A política comercial reforça essa leitura. Desde outubro de 2025, os EUA aplicam tarifa de 10% pela Seção 232 à madeira serrada de coníferas importada, inclusive do Brasil e do Canadá. Sobre o produto canadense somam-se direitos antidumping e compensatórios. Para o grupo “demais empresas”, eles chegam hoje a 35,16%, levando a referência combinada a 45,16%, embora as taxas variem por produtor.
Esse regime não deve ser confundido com o novo tarifaço de 50% sobre determinados produtos canadenses. A Casa Branca excluiu os itens já sujeitos à Seção 232. Assim, a madeira serrada canadense não recebe outros 50% sobre a cobrança setorial. Parte dos compensados, painéis e itens de maior processamento aparece nos anexos tarifários, conforme a classificação aduaneira.
Brasil: um cenário desigual
No Brasil, os dados apresentados por Marcelo Wiecheteck no episódio 29 do Podcast WoodFlow mostram desempenhos distintos.
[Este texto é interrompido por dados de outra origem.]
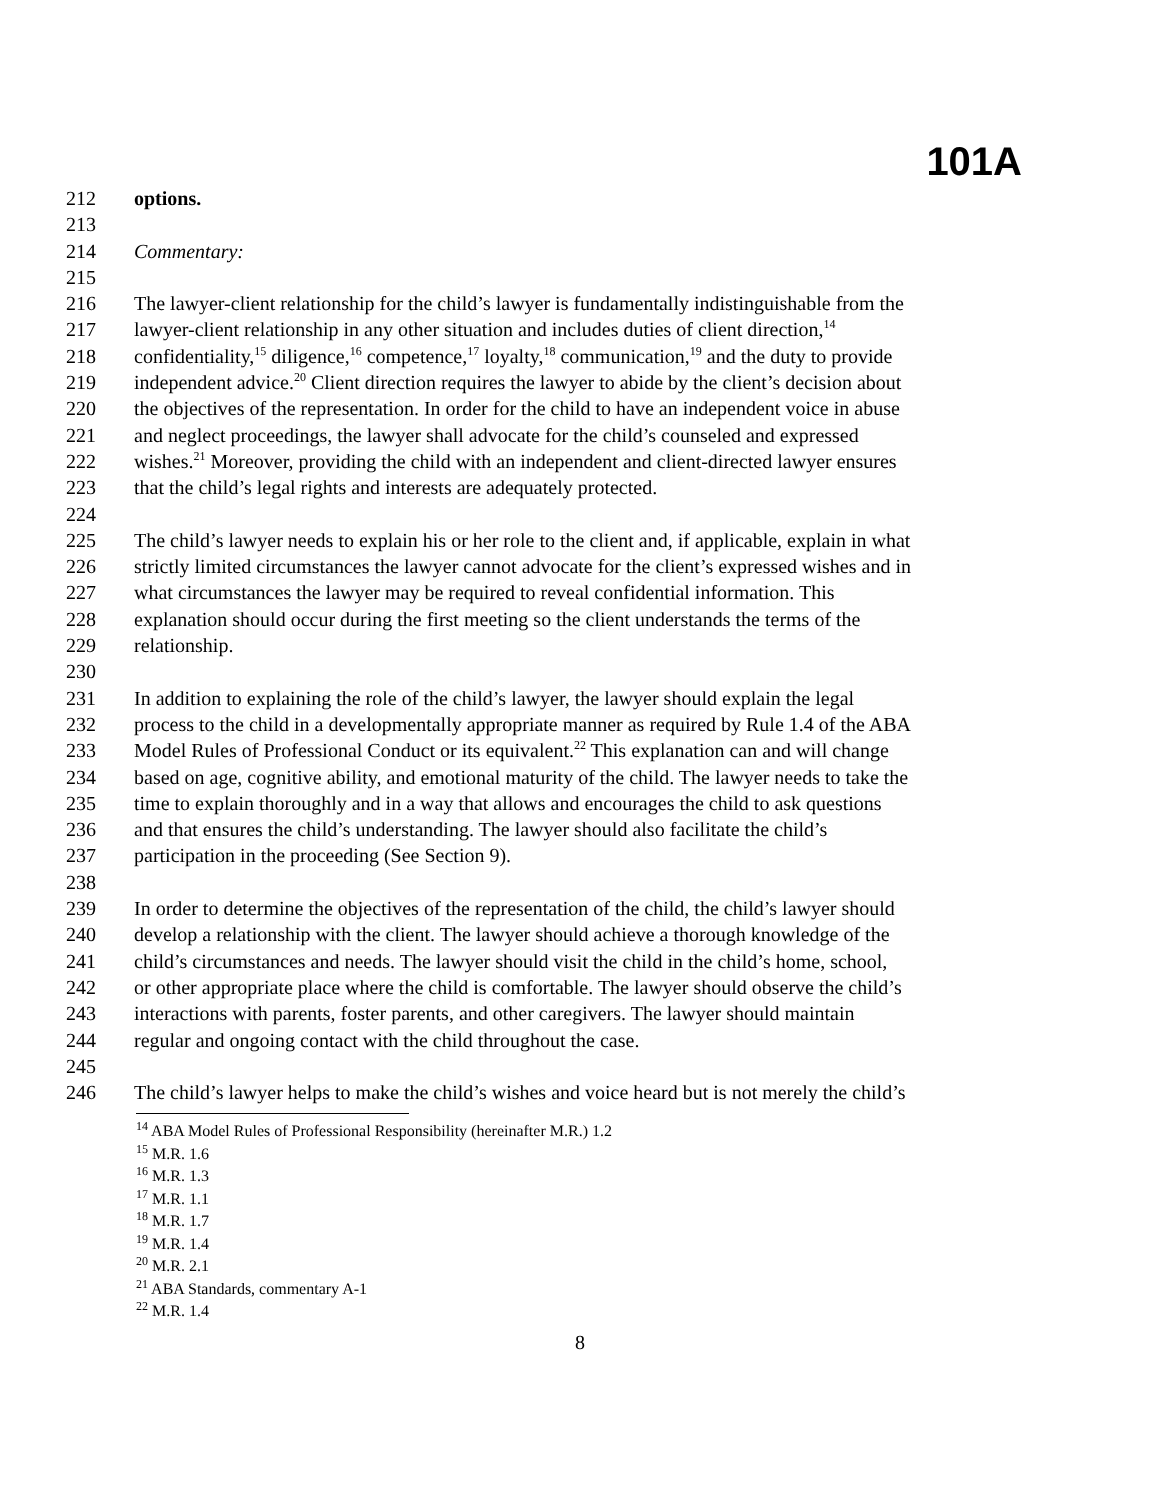101A
212 options.
213
214 Commentary:
215
216 The lawyer-client relationship for the child’s lawyer is fundamentally indistinguishable from the
217 lawyer-client relationship in any other situation and includes duties of client direction,<sup>14</sup>
218 confidentiality,<sup>15</sup> diligence,<sup>16</sup> competence,<sup>17</sup> loyalty,<sup>18</sup> communication,<sup>19</sup> and the duty to provide
219 independent advice.<sup>20</sup> Client direction requires the lawyer to abide by the client’s decision about
220 the objectives of the representation. In order for the child to have an independent voice in abuse
221 and neglect proceedings, the lawyer shall advocate for the child’s counseled and expressed
222 wishes.<sup>21</sup> Moreover, providing the child with an independent and client-directed lawyer ensures
223 that the child’s legal rights and interests are adequately protected.
224
225 The child’s lawyer needs to explain his or her role to the client and, if applicable, explain in what
226 strictly limited circumstances the lawyer cannot advocate for the client’s expressed wishes and in
227 what circumstances the lawyer may be required to reveal confidential information. This
228 explanation should occur during the first meeting so the client understands the terms of the
229 relationship.
230
231 In addition to explaining the role of the child’s lawyer, the lawyer should explain the legal
232 process to the child in a developmentally appropriate manner as required by Rule 1.4 of the ABA
233 Model Rules of Professional Conduct or its equivalent.<sup>22</sup> This explanation can and will change
234 based on age, cognitive ability, and emotional maturity of the child. The lawyer needs to take the
235 time to explain thoroughly and in a way that allows and encourages the child to ask questions
236 and that ensures the child’s understanding. The lawyer should also facilitate the child’s
237 participation in the proceeding (See Section 9).
238
239 In order to determine the objectives of the representation of the child, the child’s lawyer should
240 develop a relationship with the client. The lawyer should achieve a thorough knowledge of the
241 child’s circumstances and needs. The lawyer should visit the child in the child’s home, school,
242 or other appropriate place where the child is comfortable. The lawyer should observe the child’s
243 interactions with parents, foster parents, and other caregivers. The lawyer should maintain
244 regular and ongoing contact with the child throughout the case.
245
246 The child’s lawyer helps to make the child’s wishes and voice heard but is not merely the child’s
<sup>14</sup> ABA Model Rules of Professional Responsibility (hereinafter M.R.) 1.2
<sup>15</sup> M.R. 1.6
<sup>16</sup> M.R. 1.3
<sup>17</sup> M.R. 1.1
<sup>18</sup> M.R. 1.7
<sup>19</sup> M.R. 1.4
<sup>20</sup> M.R. 2.1
<sup>21</sup> ABA Standards, commentary A-1
<sup>22</sup> M.R. 1.4
8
De janeiro a julho, o serrado de pinus alcançou 1,8 milhão de metros cúbicos exportados, 3% acima de 2025. Já os oito principais produtos de madeira, sem MDF, celulose e papel, somaram US$ 1,467 bilhão, cerca de US$ 275 milhões abaixo do ano anterior. O compensado de pinus embarcou quase 1,4 milhão de metros cúbicos, com queda de 17% no volume e 18% no valor, enquanto as molduras recuaram mais de 50%.
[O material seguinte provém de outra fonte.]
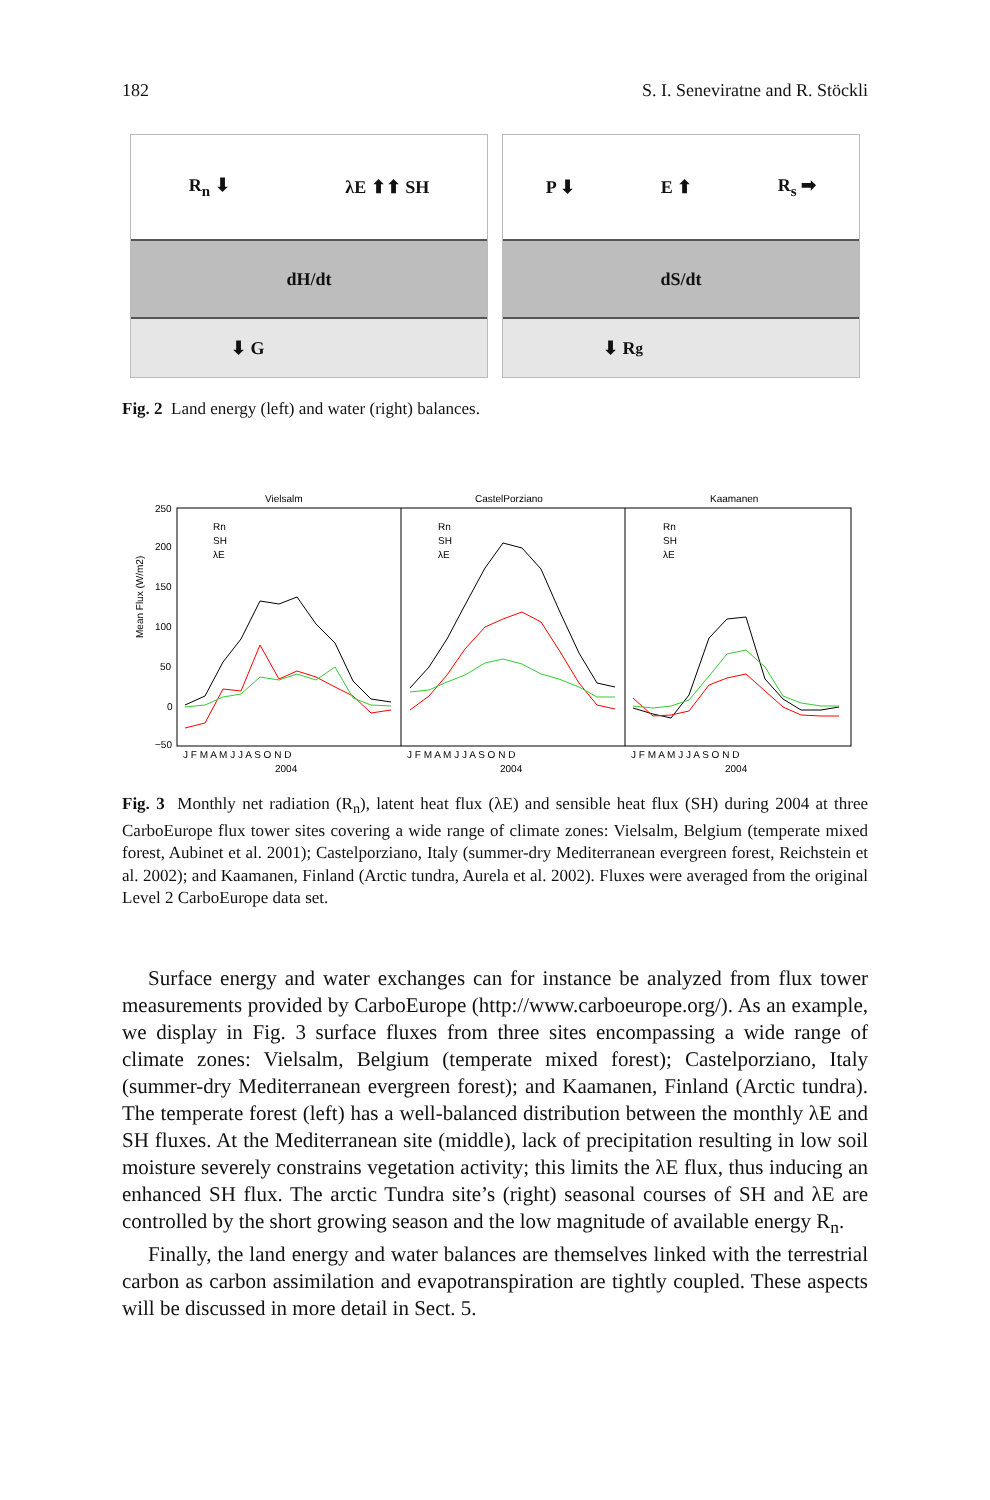182 S. I. Seneviratne and R. Stöckli
R<sub>n</sub> ⬇ λE ⬆⬆ SH
dH/dt
⬇ G
P ⬇ E ⬆ R<sub>s</sub> ➡
dS/dt
⬇ R<sub>g</sub>
Fig. 2 Land energy (left) and water (right) balances.
Mean Flux (W/m2)
Vielsalm
CastelPorziano
Kaamanen
250
200
150
100
50
0
−50
J F M A M J J A S O N D
J F M A M J J A S O N D
J F M A M J J A S O N D
2004
2004
2004
Rn
SH
λE
Rn
SH
λE
Rn
SH
λE
Fig. 3 Monthly net radiation (R<sub>n</sub>), latent heat flux (λE) and sensible heat flux (SH) during 2004 at three CarboEurope flux tower sites covering a wide range of climate zones: Vielsalm, Belgium (temperate mixed forest, Aubinet et al. 2001); Castelporziano, Italy (summer-dry Mediterranean evergreen forest, Reichstein et al. 2002); and Kaamanen, Finland (Arctic tundra, Aurela et al. 2002). Fluxes were averaged from the original Level 2 CarboEurope data set.
Surface energy and water exchanges can for instance be analyzed from flux tower measurements provided by CarboEurope (http://www.carboeurope.org/). As an example, we display in Fig. 3 surface fluxes from three sites encompassing a wide range of climate zones: Vielsalm, Belgium (temperate mixed forest); Castelporziano, Italy (summer-dry Mediterranean evergreen forest); and Kaamanen, Finland (Arctic tundra). The temperate forest (left) has a well-balanced distribution between the monthly λE and SH fluxes. At the Mediterranean site (middle), lack of precipitation resulting in low soil moisture severely constrains vegetation activity; this limits the λE flux, thus inducing an enhanced SH flux. The arctic Tundra site’s (right) seasonal courses of SH and λE are controlled by the short growing season and the low magnitude of available energy R<sub>n</sub>.
Finally, the land energy and water balances are themselves linked with the terrestrial carbon as carbon assimilation and evapotranspiration are tightly coupled. These aspects will be discussed in more detail in Sect. 5.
A concentração amplia o risco nos produtos de maior valor agregado: os EUA recebem 94% das molduras de pinus e 84% das portas de madeira exportadas pelo Brasil. Nesses segmentos, a leitura do serrado não pode ser aplicada diretamente. Especificações, canais, custos de transformação e enquadramento tarifário são diferentes. A alta da matéria-prima americana não se converte automaticamente em melhor margem ou demanda maior por produtos brasileiros.
Barreiras redesenham a concorrência
Há ainda um efeito menos visível. Diante das barreiras americanas, o Canadá trabalha para redirecionar cerca de 1 BBF (Billion Board Feet), aproximadamente 10% do volume antes destinado aos EUA, para Reino Unido, União Europeia e Oriente Médio, segundo o Financial Times. São mercados observados por fornecedores brasileiros na diversificação. A consequência provável não é abertura automática para o Brasil, mas concorrência mais acirrada em preço, prazo, especificação e logística.
A leitura prática é que o principal cliente continua relevante, mas deixou de ser o único termômetro. Os EUA combinam preço anual mais alto, demanda residencial fraca e proteção comercial crescente. Ao mesmo tempo, a reação canadense pode alterar o equilíbrio em destinos alternativos. É preciso acompanhar preços físicos e novas construções nos EUA, a decisão final sobre os direitos canadenses e o redirecionamento dessa oferta. Diversificar continua necessário, mas será um processo industrial e comercial, não apenas geográfico.